Cardiovascular exercise is important for various reasons. It strengthens the heart, raises the body’s metabolism, improves circulation, burns excessive fat, increases energy and gives you an overall feeling of well being. With so many benefits, it is worthwhile to incorporate some form of cardio into your exercise program.
However, the pressing question may be “how much cardio exercise is right for me?” The answer to that question depends largely on your fitness goals. First, you should look at why you want to begin cardio training exercises and then you can determine the best cardio workouts for you program. Are you looking for exercises to lose weight? Or, do you desire more cardiovascular training to improve general health, compete in a race, or supplement your strength training program?
Strive for Moderate Intensity
Regardless of what fitness level you’re at, the best rule of thumb is to strive for moderate intensity cardio workout exercise. Moderate intensity entails performing an aerobic exercise such as be jogging, cycling, swimming, etc which gets the heart pumping for a prolonged period of time. Beginners can easily begin cardio exercises at home by taking brisk walks, jumping rope, climbing up and down stairs, or purchasing a treadmill or aerobic exercise videos.

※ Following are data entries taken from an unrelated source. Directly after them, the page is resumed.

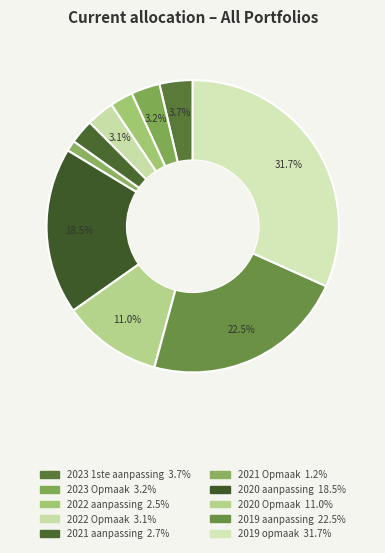

Is there any slice that represents more than half of the pie?

No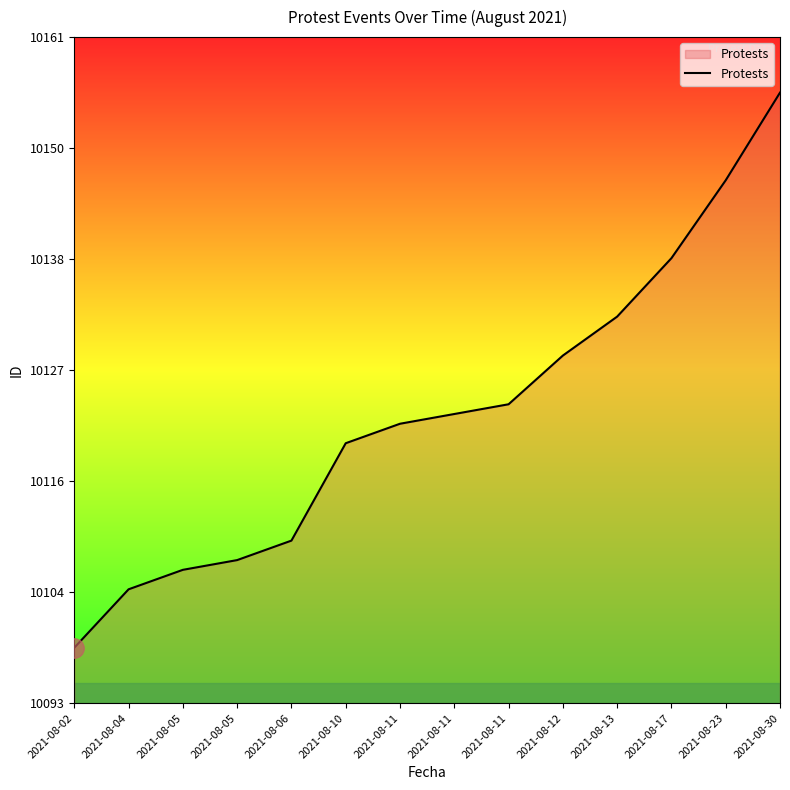

The value at 2021-08-02 is 10099. True or false?

True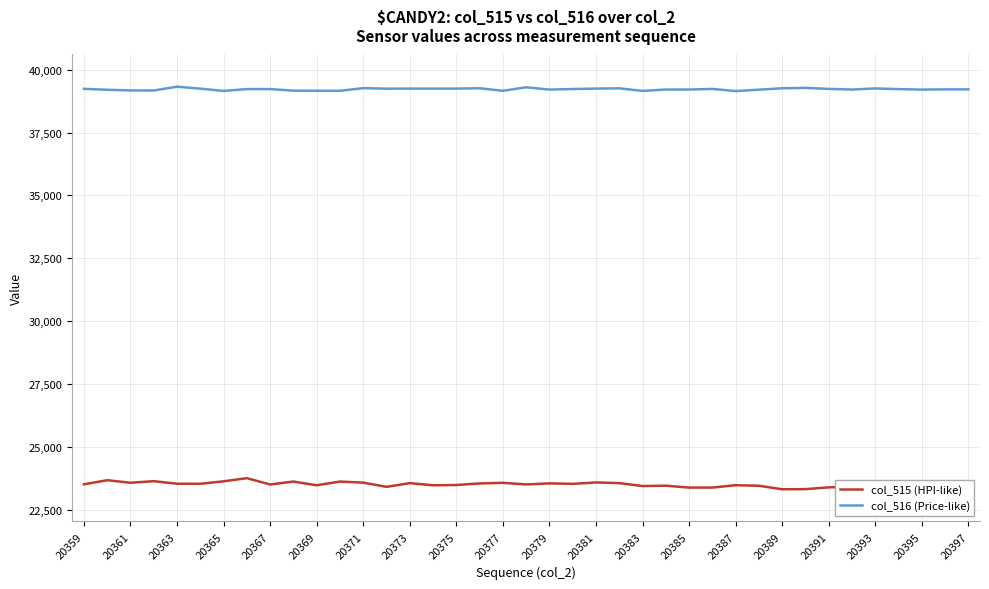

What is the difference between the maximum and minimum values in the col_515 (HPI-like) series?

441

Concerning cardiovascular training, the American College of Sports Medicine suggests initiating some form of moderate aerobic exercise which lasts at least 30 minutes and is performed from three to five times a week. However, if you are too winded to carry on a normal conversation during the activity then you are exercising too hard. This is a good gauge for measuring a safe workout that is considered moderate regardless of how fit you are.
Determine Your MHR
For those who are more fitness advanced and need to incorporate cardiovascular exercise into your training program in order to compete, you should determine and monitor your MHR (maximum heart rate). By performing cardio workout exercise according to MHR guidelines, you can significantly increase your heart’s capacity in the shortest amount of time.

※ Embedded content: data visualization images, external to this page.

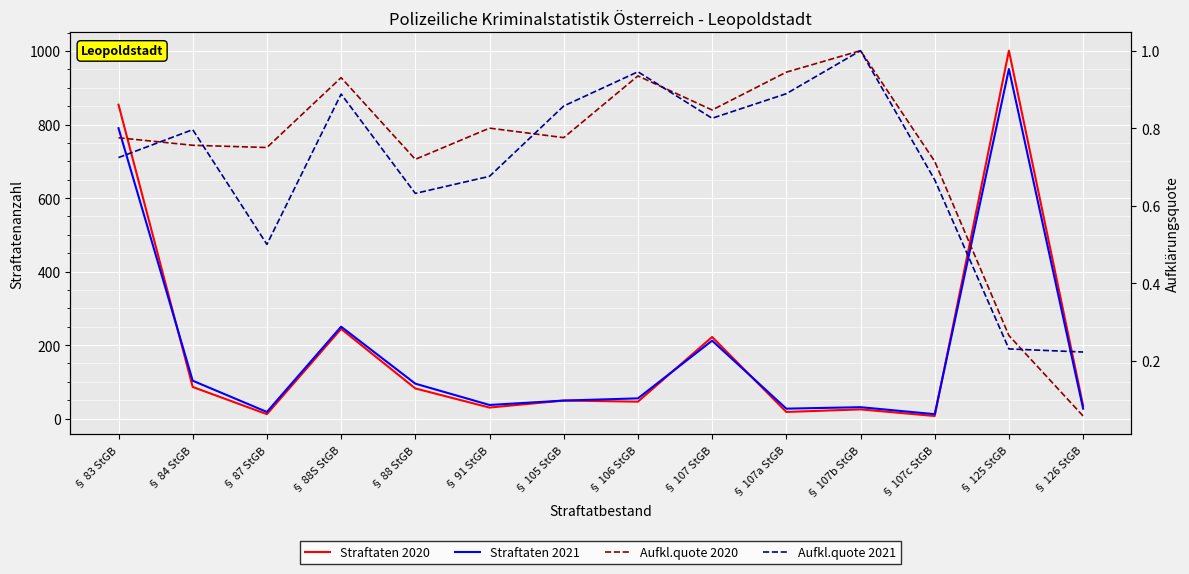

Reading left to right, what are all the values shown in this chart?

Straftaten 2020: 854.0	86.0	12.0	244.0	82.0	30.0	49.0	46.0	222.0	18.0	25.0	7.0	1001.0	35.0
Straftaten 2021: 790.0	103.0	18.0	250.0	95.0	37.0	49.0	55.0	212.0	27.0	31.0	12.0	951.0	27.0
Aufkl.quote 2020: 0.8	0.8	0.8	0.9	0.7	0.8	0.8	0.9	0.8	0.9	1.0	0.7	0.3	0.1
Aufkl.quote 2021: 0.7	0.8	0.5	0.9	0.6	0.7	0.9	0.9	0.8	0.9	1.0	0.7	0.2	0.2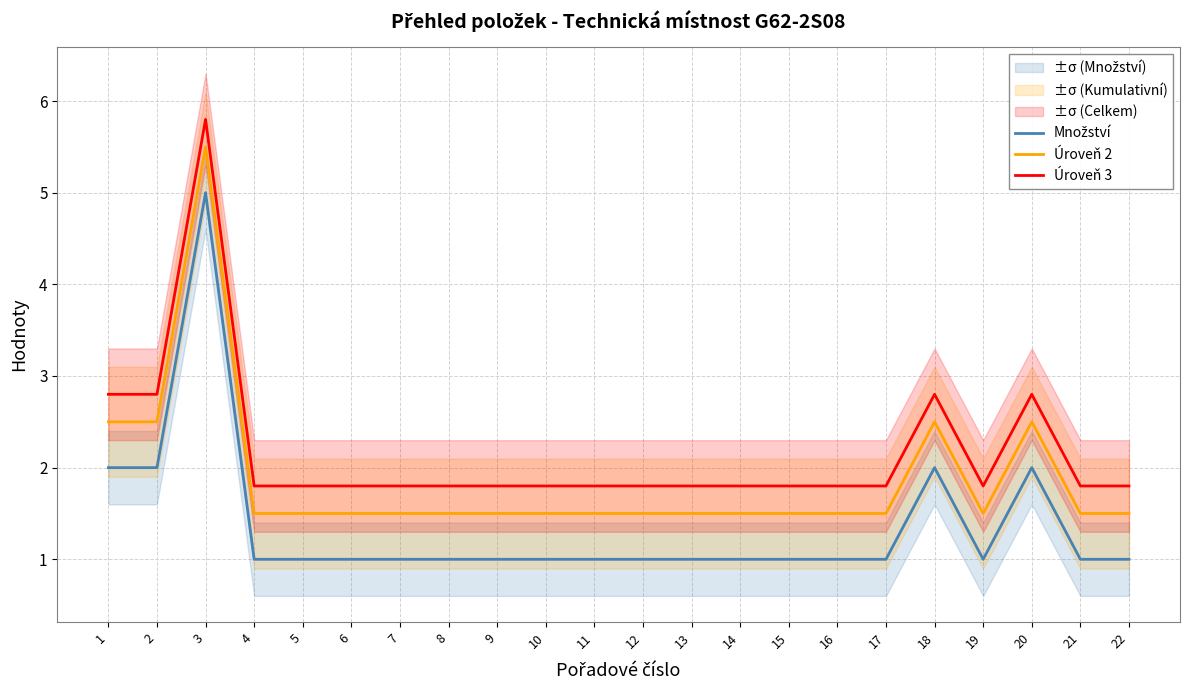

What is the minimum value shown in the chart?

1.0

The most accurate method to obtain your MHR is to see a medical professional who will have you do a treadmill stress test. This is especially recommended for those who are overweight and more than 40 years old.

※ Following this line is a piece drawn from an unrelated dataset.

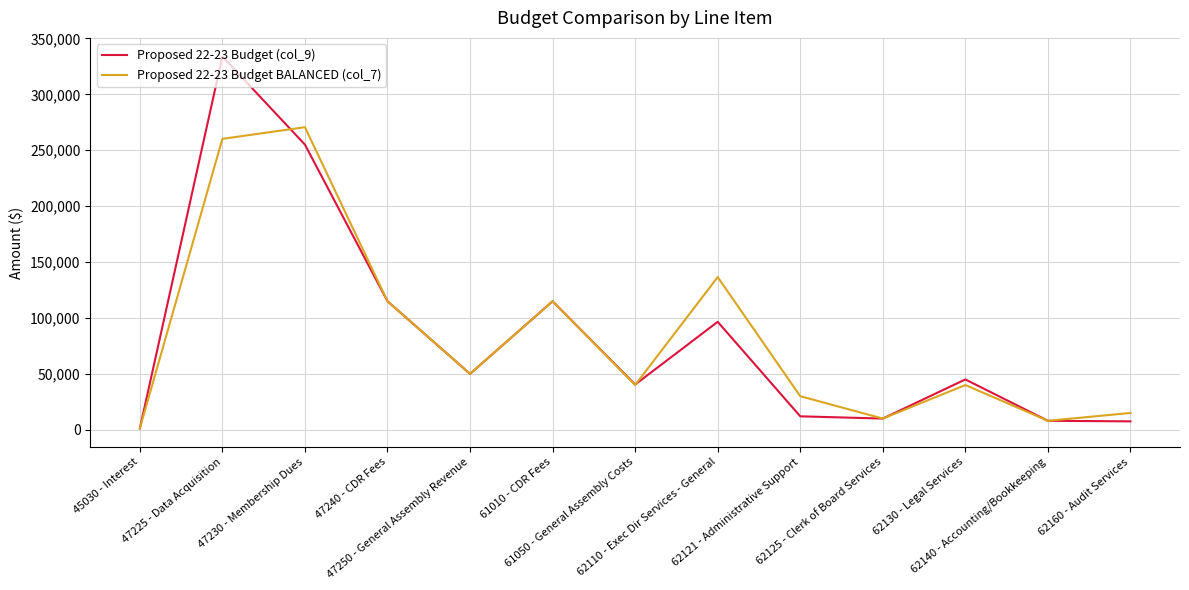

True or false: Proposed 22-23 Budget BALANCED (col_7) and Proposed 22-23 Budget (col_9) cross at least once.

True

If you simply want a ballpark figure of your MHR, you can use a simple formula for doing so. Subtract your age from 220 to get your number of heart beats per minute. A more reliable way to determine your MHR is by using the Karvonen formula. However, you will need to know your resting heart rate (RHR) since it is calculated from that.
Cardio for Marathon and Weight Training
Those training to run a marathon or some other running/sprinting sport, of course, will want to increase the strength of their heart. Therefore, cardiovascular training will need to be practiced at least five days per week and for weeks or months prior to competition.
Bodybuilders who are concerned about losing muscle mass through cardio training exercises can still receive the benefits of a strong heart without sacrificing mass by practicing a couple of techniques. Decrease your 30 minute aerobic exercises to two or three times per week, or decrease the weight on your full-body exercises and do more repetitions which will cause the heart to work harder.
Supplement Cardio Workouts
Be sure to supplement cardiovascular exercise with proper rest and nutrition. Also, in order to get the best health results, you should participate in a fitness program that is balanced between cardio and resistance training. It is also recommended to see your doctor to get a clean bill of health before beginning cardio workout exercise if you are just starting.